In the mid-1950s François Morellet was preoccupied with configuring the picture field as an infinite structure reaching beyond the confines of the picture itself. In so doing, François Morellet eliminated the all-over technique of a Jackson Pollock from his range since Morellet based each work on principles and systems established in advance. François Morellet was in fact more interested in method than in the finished painting.
Morellet joined “GRAV” (‘Groupe de Recherche d’Art Visuel’: 1960-1968), a group of Kinetic artists who explored the possibilities of the visual arts in a scientific and experimental way. Determined to find a new medium of expression, François Morellet used neon from 1963 as his material of choice. What interested Morellet in neon tubing was its specific material properties: its luminosity, the way it could be made to shut on and off automatically and the fact that it was manufactured.
From 1968 François Morellet became interested in architecture and space. He was given commissions for working in public spaces, including the Centre culturel in Compiègne, the La Défense section of Paris and the Kröller-Müller Museum Park in Otterlo.
In 1992 François Morellet summed up his work himself in “Relâche n° 1” by combining in it all the materials he had ever used: painted canvas, neon tubing, adhesive tape and strips of metal.
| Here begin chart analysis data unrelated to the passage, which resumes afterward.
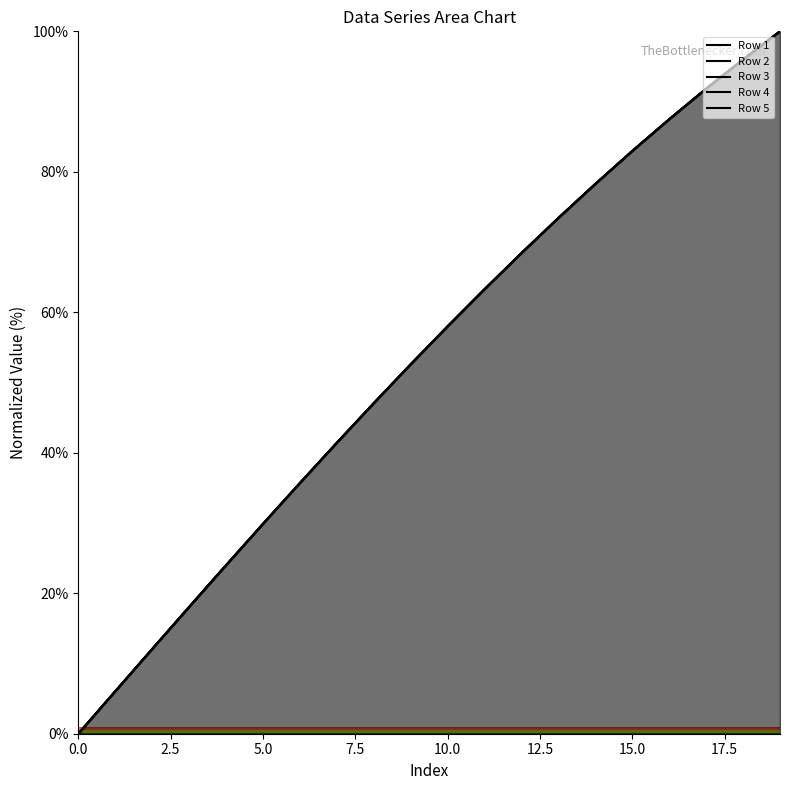

True or false: Row 5 and Row 2 intersect in this chart.

False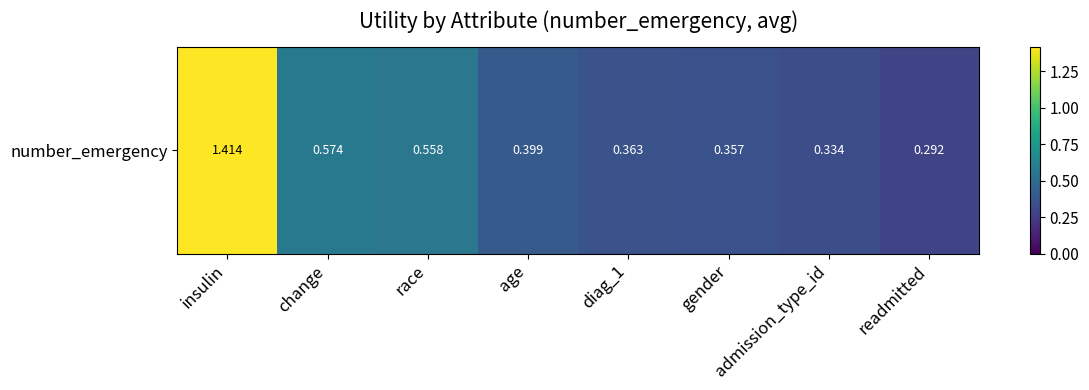

How many distinct data groups are displayed?

1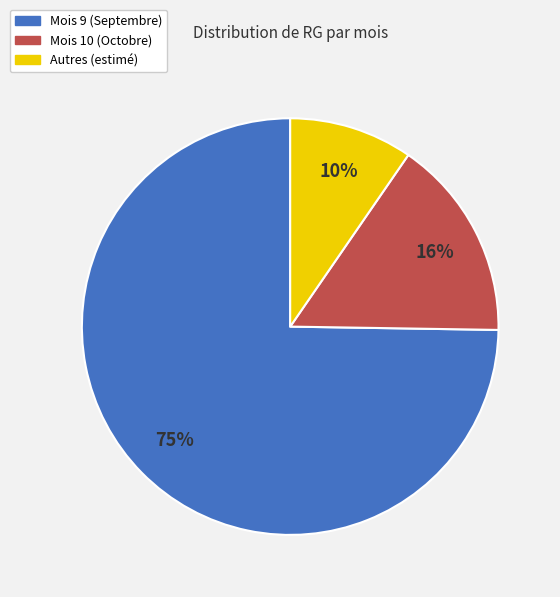

To the nearest percent, what is the average slice percentage?

33%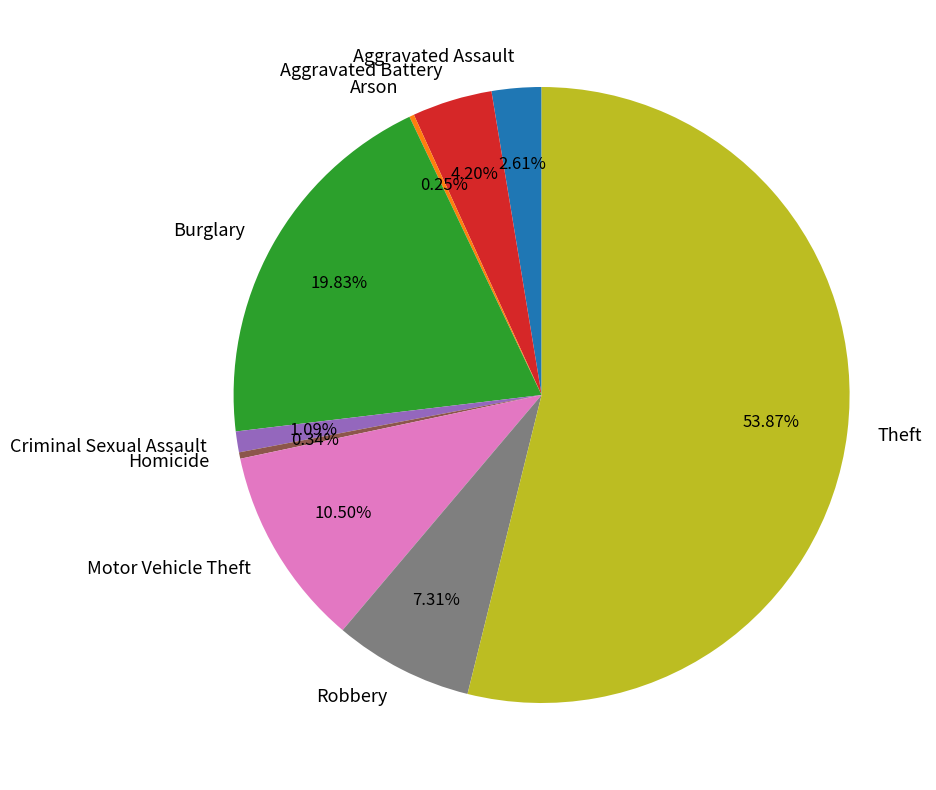

What is the largest slice in the pie chart?

Theft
Following aleatoric principles, François Morellet allowed chance to transform his materials into an aesthetic disorder. His provocative stance and humor place Morellet closer to Dada than to Geometric Abstraction and Minimal art.
François Morellet died in May, 2016 at the age of 90 years in his place of birth Cholet.
He enjoyed a long and illustrious international career, which included more than 130 solo exhibitions at institutions like Paris’ Centre Pompidou and Musée d’Art Moderne, as well as the Museum of Modern Art (MoMA) in New York. His work is in a number of museum collections, including the Tate Modern, Centre Pompidou, Los Angeles County Museum of Art, and the Guggenheim.